Email content protection.
With the DKIM signature, it is easy to verify if the content of the email was not altered in the process of sending it.
DKIM protects email content but cannot validate the sender’s ID or prevent header spoofing. To fill SPF and DKIM gaps, implement DMARC. So to cover the weak sides of both SPF and DKIM, you need to make the third step - implement DMARC.
So what else can we do as we’re looking at how to prevent email spoofing? The answer is DMARC.
DMARC (Domain-Based Message Authentication, Reporting, and Conformance) is the third authentication protocol that makes sure that an email was sent from a specific sender. DMARC is built on top of the two protocols we’ve talked about: SPF and DKIM. This is the third and most important layer of defense against spoofing. This will go a long way in ensuring cybersecurity.
DMARC protocol has three policies: none, quarantine, and reject.
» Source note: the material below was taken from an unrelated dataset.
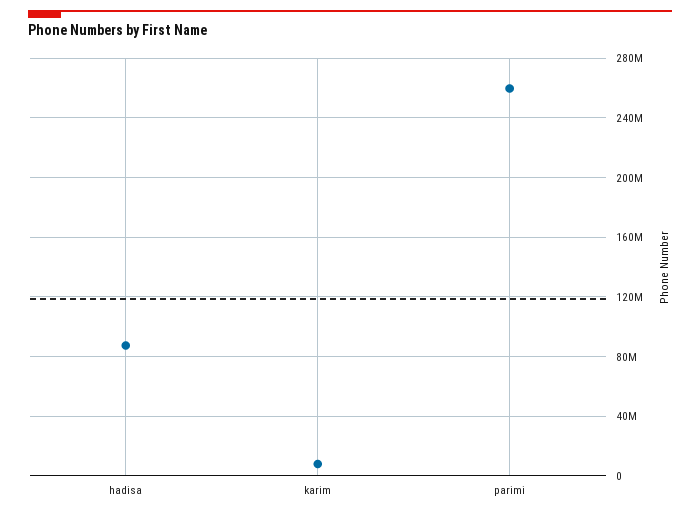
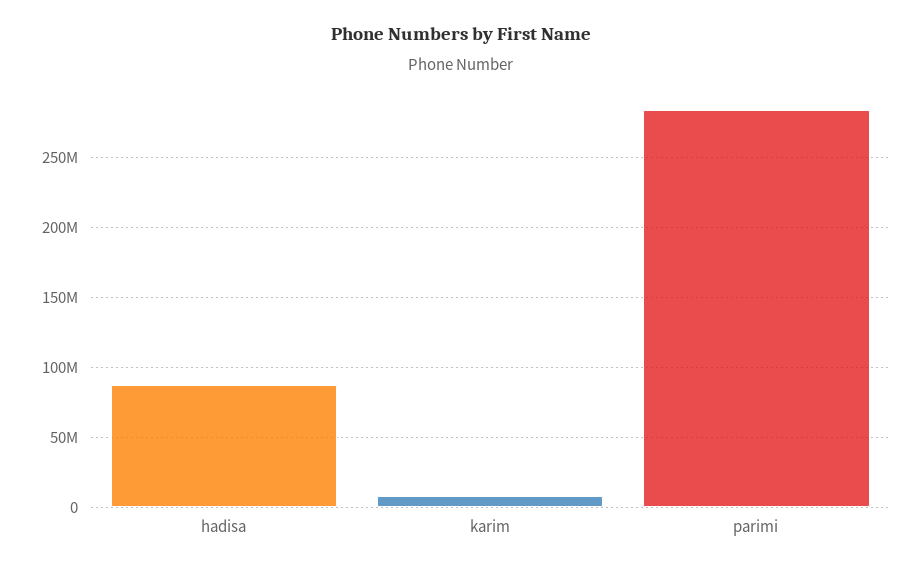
parimi: 260000000 -> 285000000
The ‘none’ policy is used when you first start using DMARC to monitor what is going on in your domain. The ‘reject’ policy is an ultimate protection level you would want to adopt with time.
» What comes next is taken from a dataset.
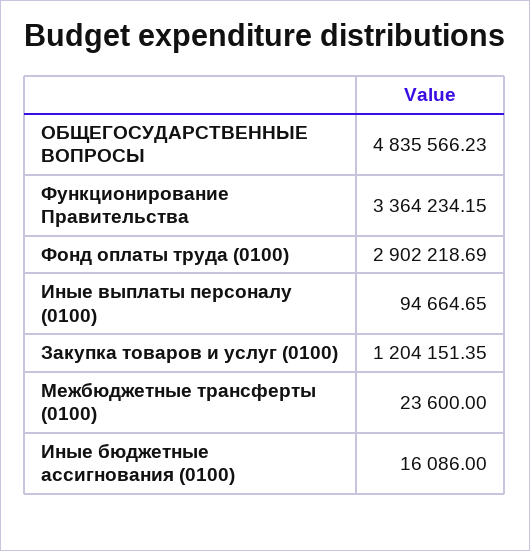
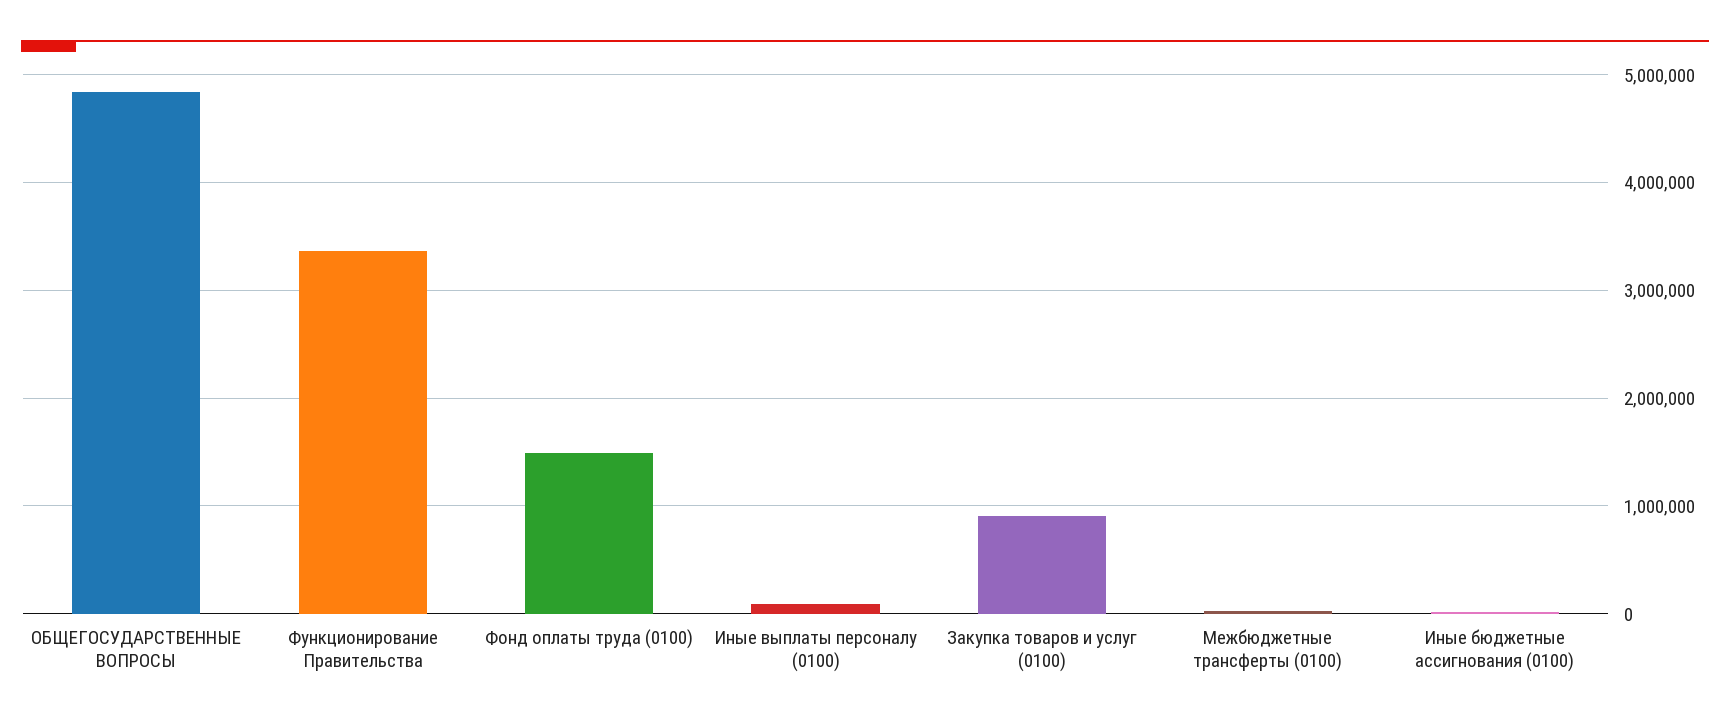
Фонд оплаты труда (0100): 2902218.69 -> 1500000
Закупка товаров и услуг (0100): 1204151.35 -> 900000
Here is what happens to the email during the DMARC check:
The mail server completes SPF and DKIM checks.
If alignment passes, DMARC policy defines how to handle the email.
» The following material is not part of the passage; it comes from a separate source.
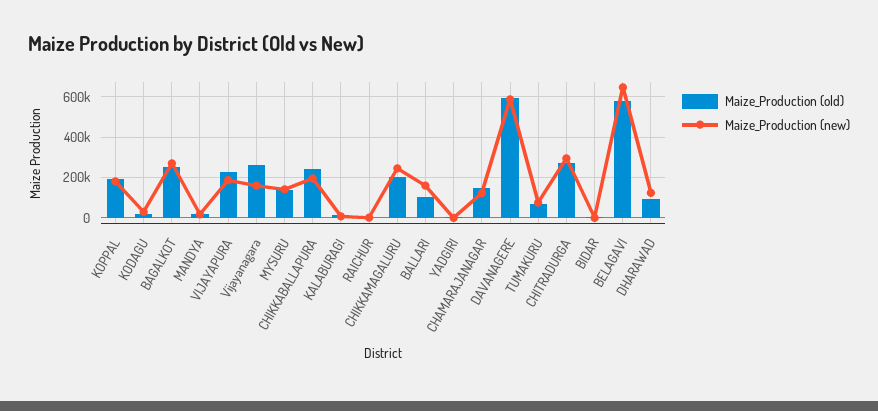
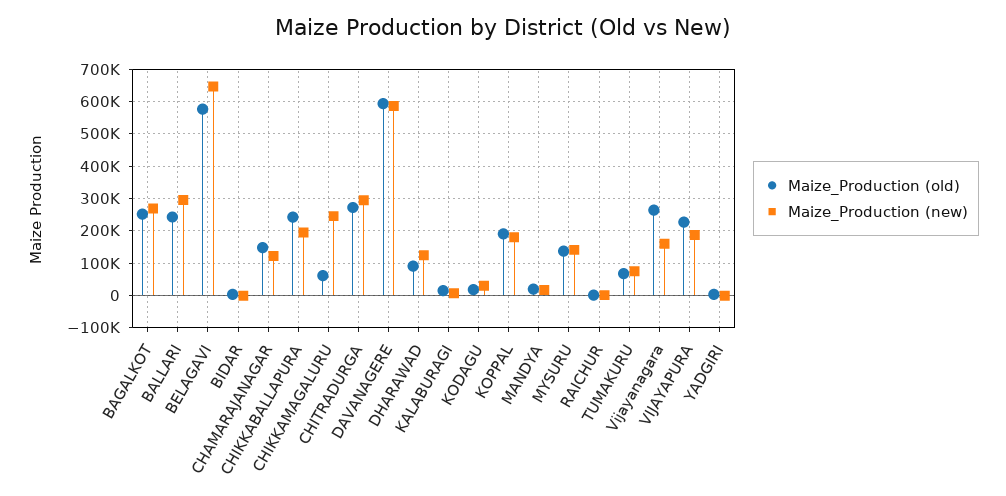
Maize_Production (old), CHIKKAMAGALURU: 200000 -> 60000
Maize_Production (old), BALLARI: 100000 -> 240000
Maize_Production (new), BALLARI: 150000 -> 300000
A DMARC report logs results for all messages from the domain.
Additionally, you may want to use third-party tools like a DMARC analyzer to make the analysis and storing process simpler, since original DMARC reports are not easy to read and understand.
DMARC worldwide adoption grows every year, and it is no wonder. Here are the benefits you get when implementing this protocol:
Security
With DMARC you can protect your partners and clients by instructing mailbox providers to reject any message sent from your domain that didn’t pass a DMARC check.
Deliverability
Mailbox providers are interested in delivering legitimate emails to their users. Legitimacy means email authentication. DMARC alignment allows for a better email placement because it proves that the email sent from your domain was actually sent by you, not a scammer.
Control and Visibility
You will get full visibility and control over who and what is sending emails on your behalf across the Internet. If any suspicious activity is happening, you will see it in a DMARC report.
If you want to receive your reports in a comprehensible form and also get instant notifications about any changes in the domain activity - you can try one of the third-party tools, like Glock Apps DMARC analyzer.
Email phishing and spoofing threats cannot be underestimated, as 94% of all malware gets on the computer through email. So it is important to understand how to prevent email spoofing. Even though there is no silver bullet from malicious actors, you can always fortify your email domains in three steps: by implementing authentication protocols - SPF, DKIM, and DMARC.
SPF verifies that the email was sent from the source authorized by the domain owner, but as a downside, SPF will fail if the email is forwarded.
DKIM provides a special signature that ensures that the email content was not altered during the delivery. But it cannot validate the sender’s id or secure the domain in the visible header from spoofing.
DMARC runs on top of the first two protocols. With in-depth DMARC reports, the domain owner receives full visibility, security, and control over everything that’s happening in their domain.
As a bonus, this three-leveled authentication process will increase your email deliverability, since mailbox providers will see you as a legitimate sender, not a spammer.
Now it is your turn - make the first step towards protecting your domain, your brand, and your customers.